- EXERCISE DIRECTIONS: Output the listing below verbatim, without images.

- MATERIAL PROVIDED:
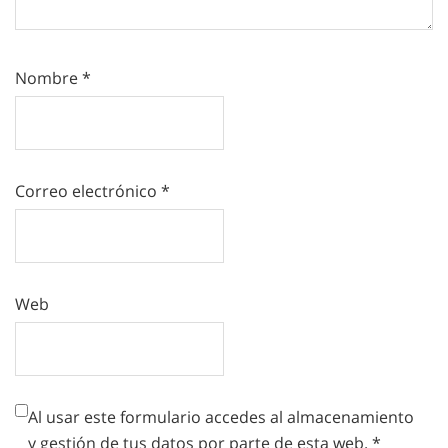
Nombre
*
Correo electrónico
*
Web
Al usar este formulario accedes al almacenamiento
y gestión de tus datos por parte de esta web.
*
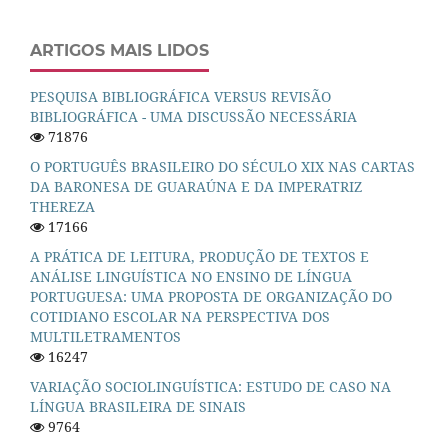
ARTIGOS MAIS LIDOS
PESQUISA BIBLIOGRÁFICA VERSUS REVISÃO
BIBLIOGRÁFICA - UMA DISCUSSÃO NECESSÁRIA
71876
O PORTUGUÊS BRASILEIRO DO SÉCULO XIX NAS CARTAS
DA BARONESA DE GUARAÚNA E DA IMPERATRIZ
THEREZA
17166
A PRÁTICA DE LEITURA, PRODUÇÃO DE TEXTOS E
ANÁLISE LINGUÍSTICA NO ENSINO DE LÍNGUA
PORTUGUESA: UMA PROPOSTA DE ORGANIZAÇÃO DO
COTIDIANO ESCOLAR NA PERSPECTIVA DOS
MULTILETRAMENTOS
16247
VARIAÇÃO SOCIOLINGUÍSTICA: ESTUDO DE CASO NA
LÍNGUA BRASILEIRA DE SINAIS
9764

- REPLY:
Nombre
*
Correo electrónico
*
Web
Al usar este formulario accedes al almacenamiento
y gestión de tus datos por parte de esta web.
*
ARTIGOS MAIS LIDOS
PESQUISA BIBLIOGRÁFICA VERSUS REVISÃO
BIBLIOGRÁFICA - UMA DISCUSSÃO NECESSÁRIA
71876
O PORTUGUÊS BRASILEIRO DO SÉCULO XIX NAS CARTAS
DA BARONESA DE GUARAÚNA E DA IMPERATRIZ
THEREZA
17166
A PRÁTICA DE LEITURA, PRODUÇÃO DE TEXTOS E
ANÁLISE LINGUÍSTICA NO ENSINO DE LÍNGUA
PORTUGUESA: UMA PROPOSTA DE ORGANIZAÇÃO DO
COTIDIANO ESCOLAR NA PERSPECTIVA DOS
MULTILETRAMENTOS
16247
VARIAÇÃO SOCIOLINGUÍSTICA: ESTUDO DE CASO NA
LÍNGUA BRASILEIRA DE SINAIS
9764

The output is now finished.